[Exercise input — start]

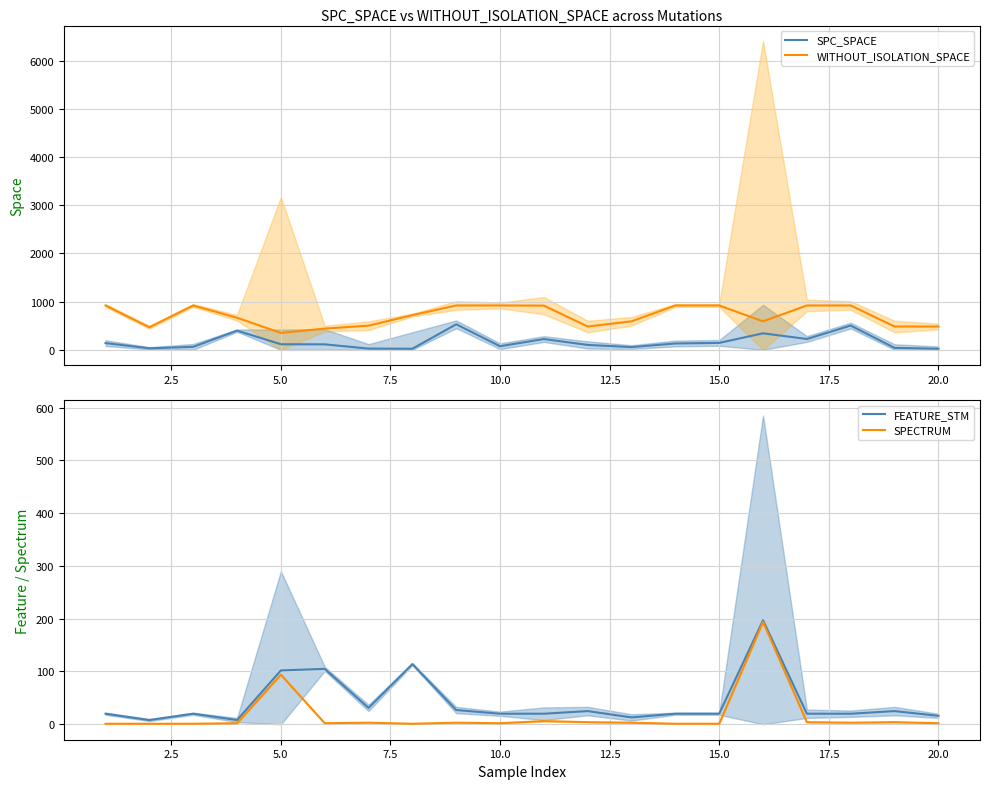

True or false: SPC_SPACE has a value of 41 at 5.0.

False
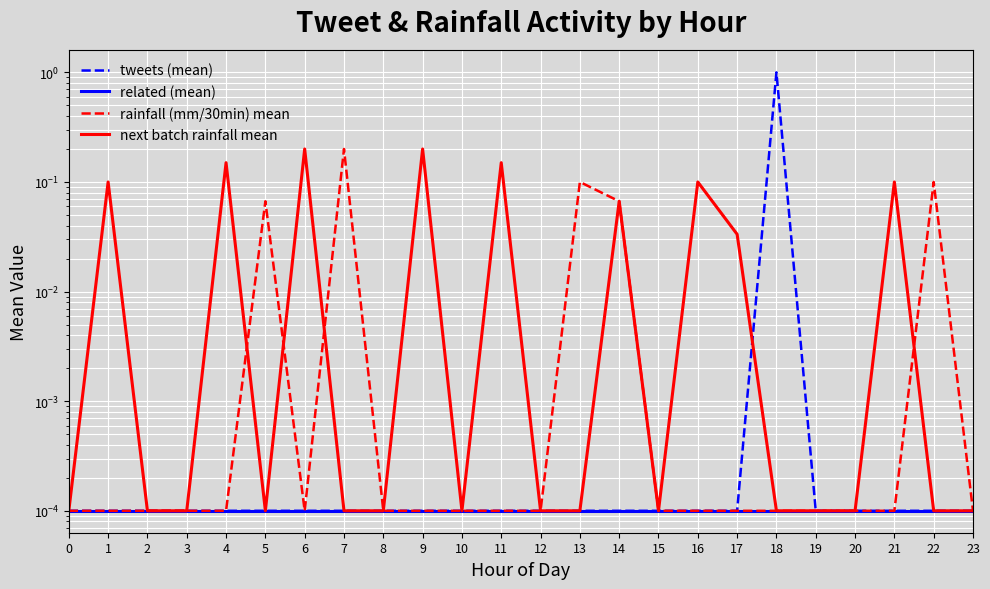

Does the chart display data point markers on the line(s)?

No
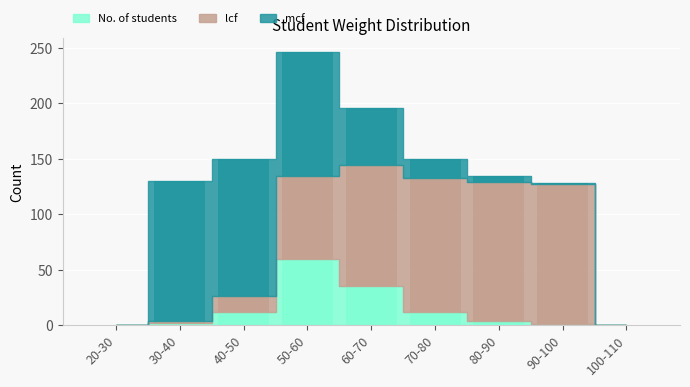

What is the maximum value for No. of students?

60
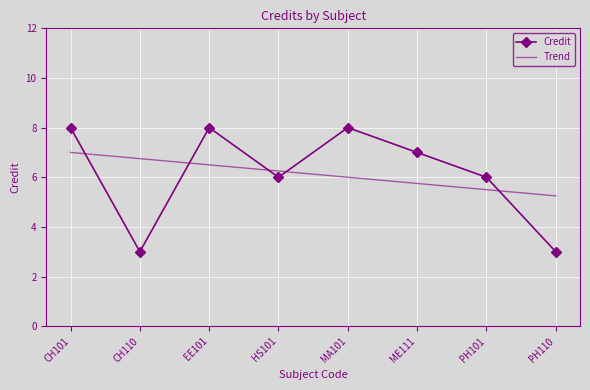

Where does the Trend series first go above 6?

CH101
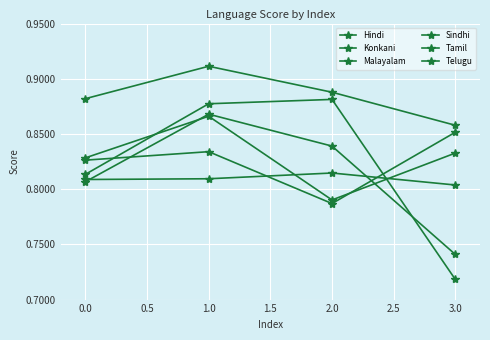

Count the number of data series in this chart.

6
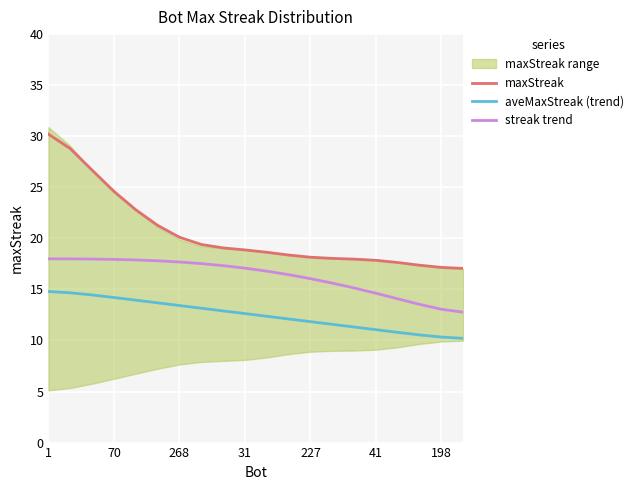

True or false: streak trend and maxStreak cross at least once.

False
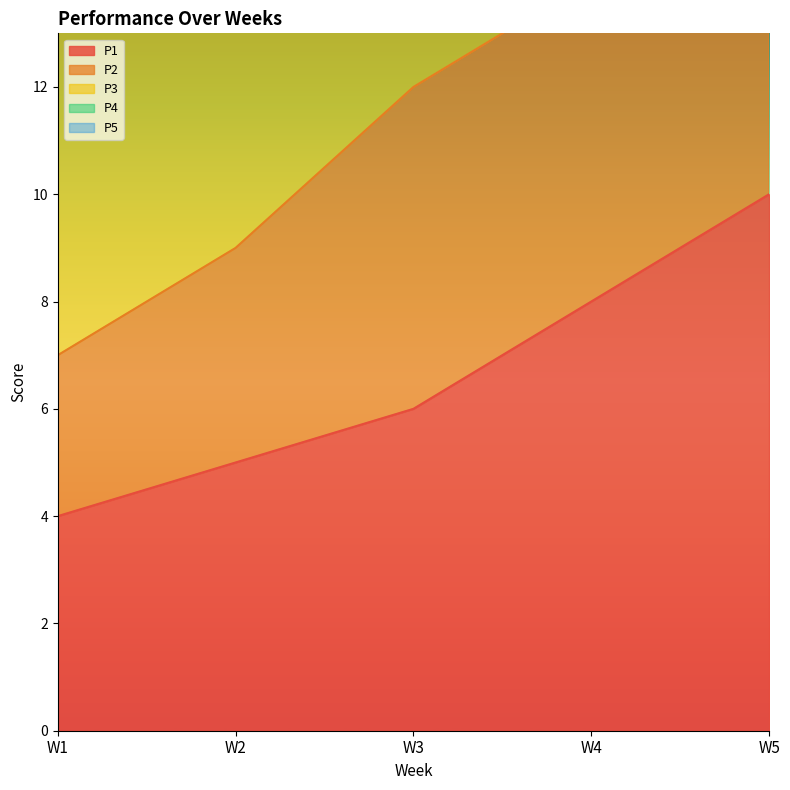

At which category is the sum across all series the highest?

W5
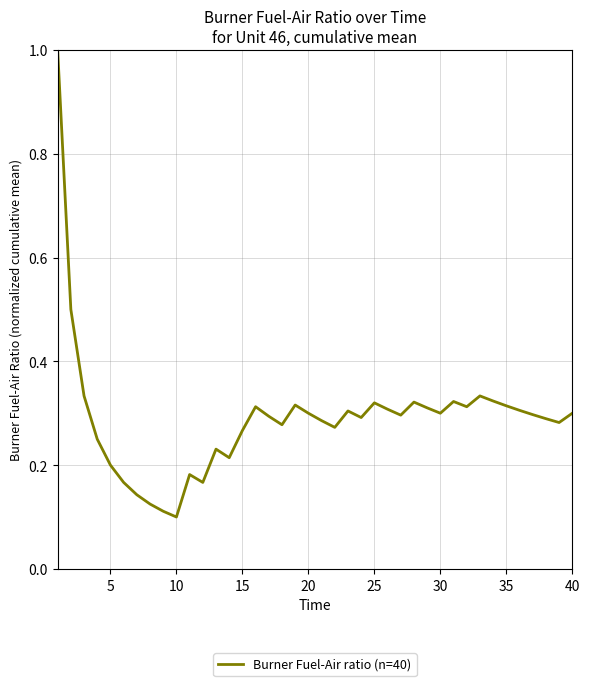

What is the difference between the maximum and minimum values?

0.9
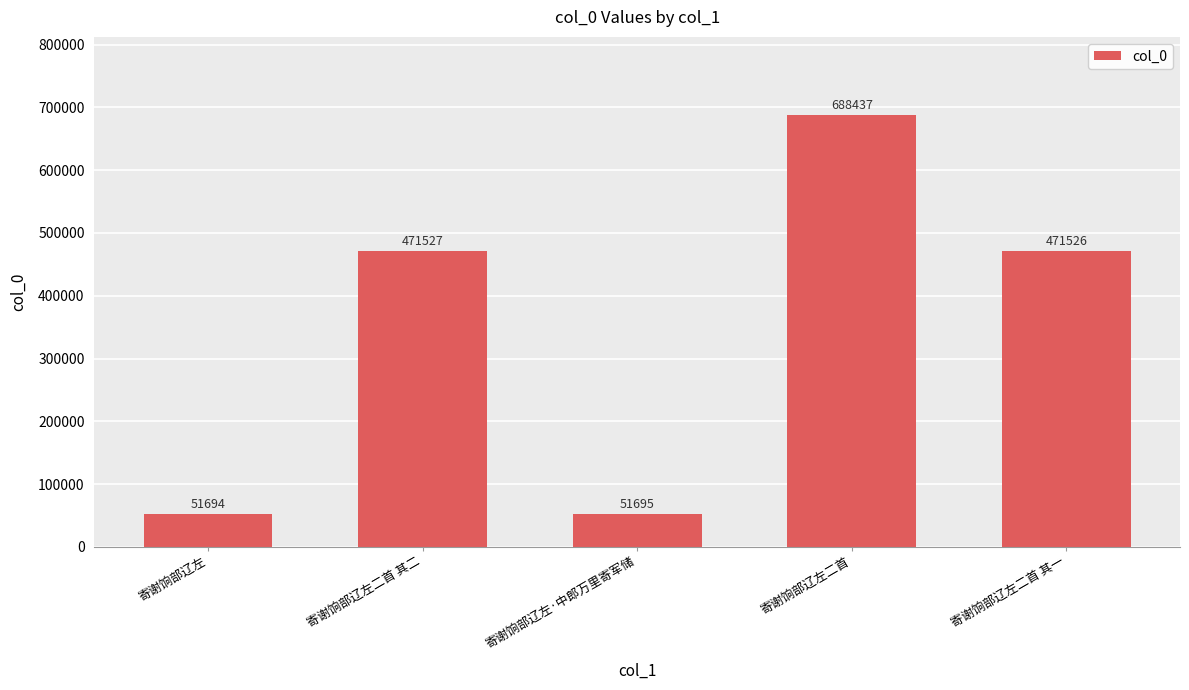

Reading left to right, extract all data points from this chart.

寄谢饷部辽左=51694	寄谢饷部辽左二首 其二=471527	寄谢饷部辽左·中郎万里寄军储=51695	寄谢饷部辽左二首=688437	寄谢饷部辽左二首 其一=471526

[Exercise input — finish]

◆ Exercise prompt ◆
Please change "chart" to "graph" everywhere it occurs in the lines above, and give the lines again with everything else unchanged and the pictures left out.

◆ Your response ◆
True or false: SPC_SPACE has a value of 41 at 5.0.

False

Does the graph display data point markers on the line(s)?

No

What is the maximum value for No. of students?

60

Where does the Trend series first go above 6?

CH101

Count the number of data series in this graph.

6

True or false: streak trend and maxStreak cross at least once.

False

At which category is the sum across all series the highest?

W5

What is the difference between the maximum and minimum values?

0.9

Reading left to right, extract all data points from this graph.

寄谢饷部辽左=51694	寄谢饷部辽左二首 其二=471527	寄谢饷部辽左·中郎万里寄军储=51695	寄谢饷部辽左二首=688437	寄谢饷部辽左二首 其一=471526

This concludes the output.